Clearing the Plains: Disease, Politics, and the Loss of Indigenous Life
by James Daschuk
Published by University of Regina Press
Reviewed by Ben Charles
$27.95 ISBN 978088776227
Clearing the Plains: Disease, Politics, and the Loss of Indigenous Life, written by James Daschuk and published by University of Regina Press, can be best described as a heart wrenching but enlightening review of the systematic destruction of Indigenous peoples and culture in the prairies via the purposeful introduction of disease, starvation, and health disparities by both the Canadian government and private companies.
This 2019 New Edition and winner of the Aboriginal History Prize, Cleo Prize, Governor General’s History and ironically the Sir John A. McDonald Prize, was originally published in 2013 and since then has obviously been praised by critics and readers alike. In fact, this reviewer truly believes that every Saskatchewanian should have a copy of this book on their shelves.
Unlike many pieces of literature regarding Canadian history, Clearing the Plains: Disease, Politics, and the Loss of Indigenous Life does not stick to the history found to the East but, as the title suggests, provides an in-depth review of the First Nations history that occurred right here at home in Saskatchewan. This is brilliantly documented from archival, academic research, interviews and a plethora of other resources.
In conclusion, this book is a juggernaut in the context of dark Canadian history and an invaluable resource to teach readers as to how the social climate regarding Indigenous people has evolved to what it is today. The only warning that I could possibly give for this book is a trigger warning. Please be advised that there are dark themes and incredibly violent truths found within these pages.

What this exercise asks
• 1. Answer these questions about the book review:
(a) Which press published the book?
(b) In what year was the book originally published?
(c) What is the only warning the reviewer gives about the book?
• 2. In the book review, replace "critics" with "reviewers" and give the passage from "This 2019 New" up to and including "on their shelves.".

Excerpted records
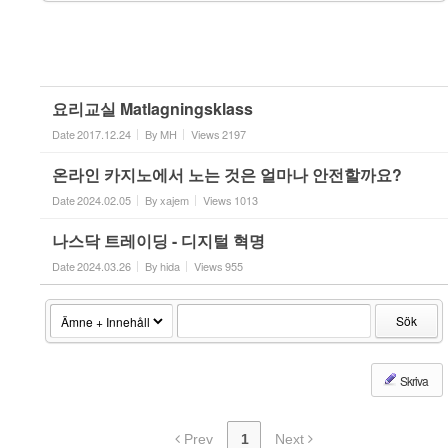
요리교실 Matlagningsklass
Date
2017.12.24
By
MH
Views
2197
온라인 카지노에서 노는 것은 얼마나 안전할까요?
Date
2024.02.05
By
xajem
Views
1013
나스닥 트레이딩 - 디지털 혁명
Date
2024.03.26
By
hida
Views
955
Sök
Skriva
Prev
1
Next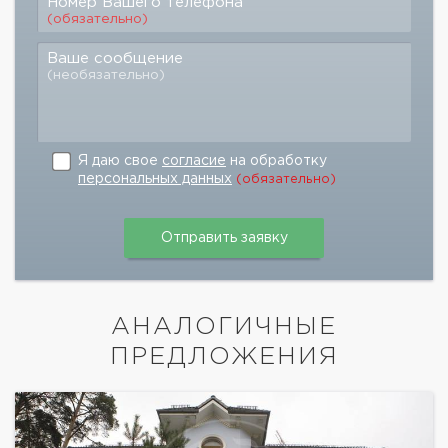
Номер Вашего телефона
(обязательно)
Ваше сообщение
(необязательно)
Я даю свое
согласие
на обработку
персональных данных
(обязательно)
АНАЛОГИЧНЫЕ
ПРЕДЛОЖЕНИЯ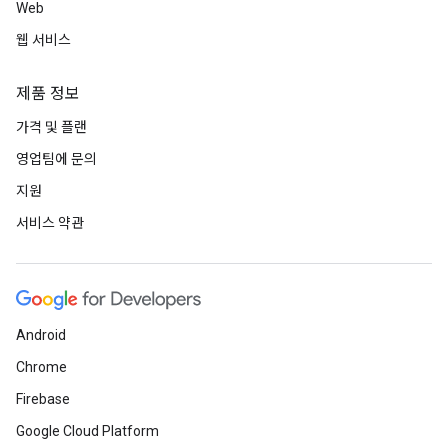
Web
웹 서비스
제품 정보
가격 및 플랜
영업팀에 문의
지원
서비스 약관
Android
Chrome
Firebase
Google Cloud Platform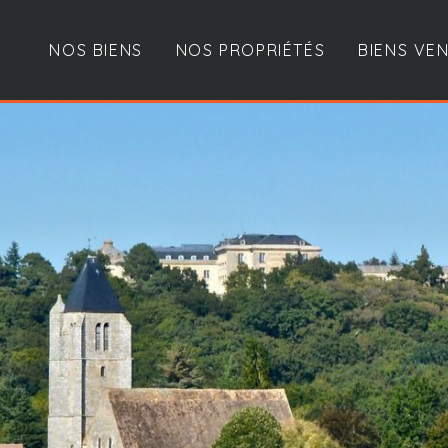
NOS BIENS
NOS PROPRIÉTÉS
BIENS VE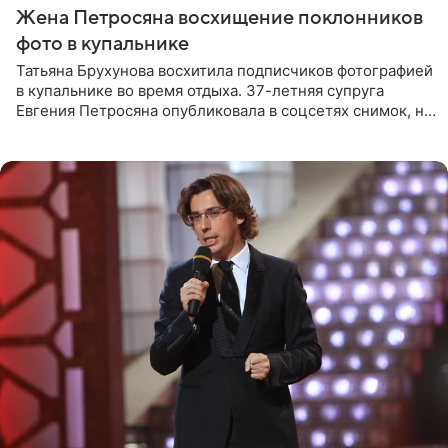
Жена Петросяна восхищение поклонников
фото в купальнике
Татьяна Брухунова восхитила подписчиков фотографией
в купальнике во время отдыха. 37-летняя супруга
Евгения Петросяна опубликовала в соцсетях снимок, на
котором позирует у бассейна в белоснежном монокини
с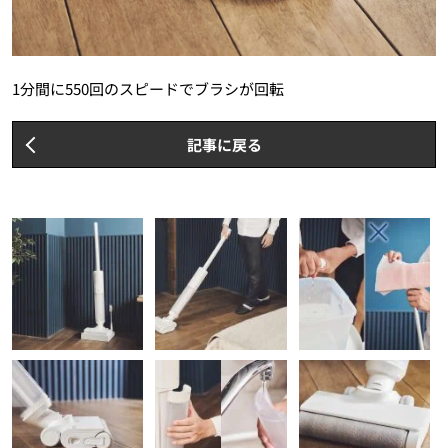
1分間に550回のスピードでブラシが回転
記事に戻る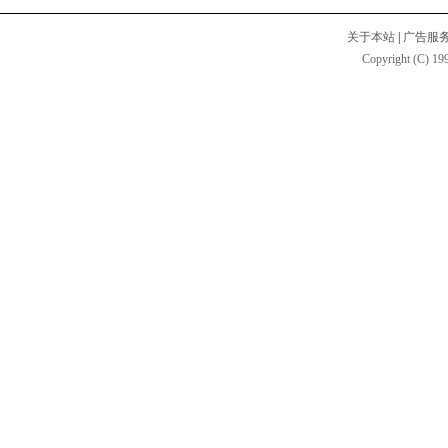
关于本站
|
广告服
Copyright (C) 199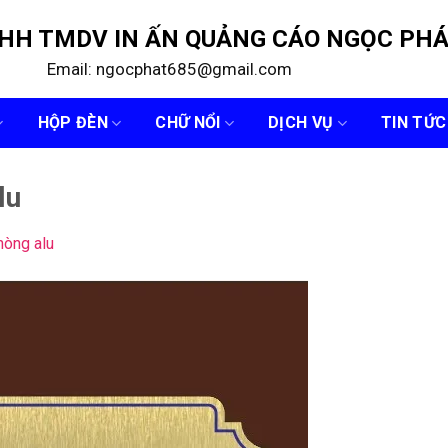
NHH TMDV IN ẤN QUẢNG CÁO NGỌC PH
Email: ngocphat685@gmail.com
HỘP ĐÈN
CHỮ NỔI
DỊCH VỤ
TIN TỨC
lu
hòng alu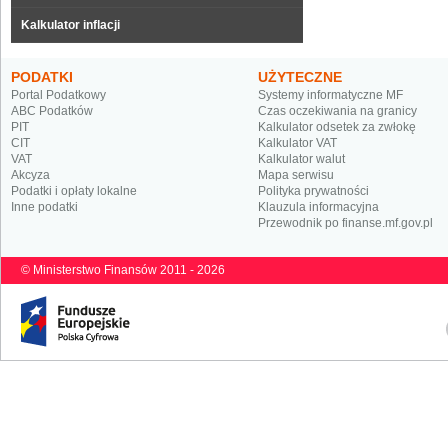
Kalkulator inflacji
PODATKI
UŻYTECZNE
Portal Podatkowy
Systemy informatyczne MF
ABC Podatków
Czas oczekiwania na granicy
PIT
Kalkulator odsetek za zwłokę
CIT
Kalkulator VAT
VAT
Kalkulator walut
Akcyza
Mapa serwisu
Podatki i opłaty lokalne
Polityka prywatności
Inne podatki
Klauzula informacyjna
Przewodnik po finanse.mf.gov.pl
© Ministerstwo Finansów 2011 - 2026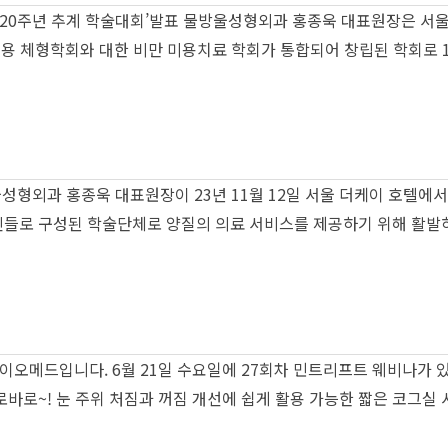
학회 20주년 추계 학술대회’발표 물방울성형외과 홍종욱 대표원장은 서
 미용 체형학회와 대한 비만 미용치료 학회가 통합되어 창립된 학회로 
형외과 홍종욱 대표원장이 23년 11월 12일 서울 더케이 호텔에서
진들로 구성된 학술단체로 양질의 의료 서비스를 제공하기 위해 활발
이오메드입니다. ​6월 21일 수요일에 27회차 민트리프트 웨비나가
~! 눈 주위 처짐과 꺼짐 개선에 쉽게 활용 가능한 짧은 코그실 시술의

Solution list
• 1.
(a) University of Regina Press
(b) 2013
(c) A trigger warning

• 2.
This 2019 New Edition and winner of the Aboriginal History Prize, Cleo Prize, Governor General’s History and ironically the Sir John A. McDonald Prize, was originally published in 2013 and since then has obviously been praised by reviewers and readers alike. In fact, this reviewer truly believes that every Saskatchewanian should have a copy of this book on their shelves.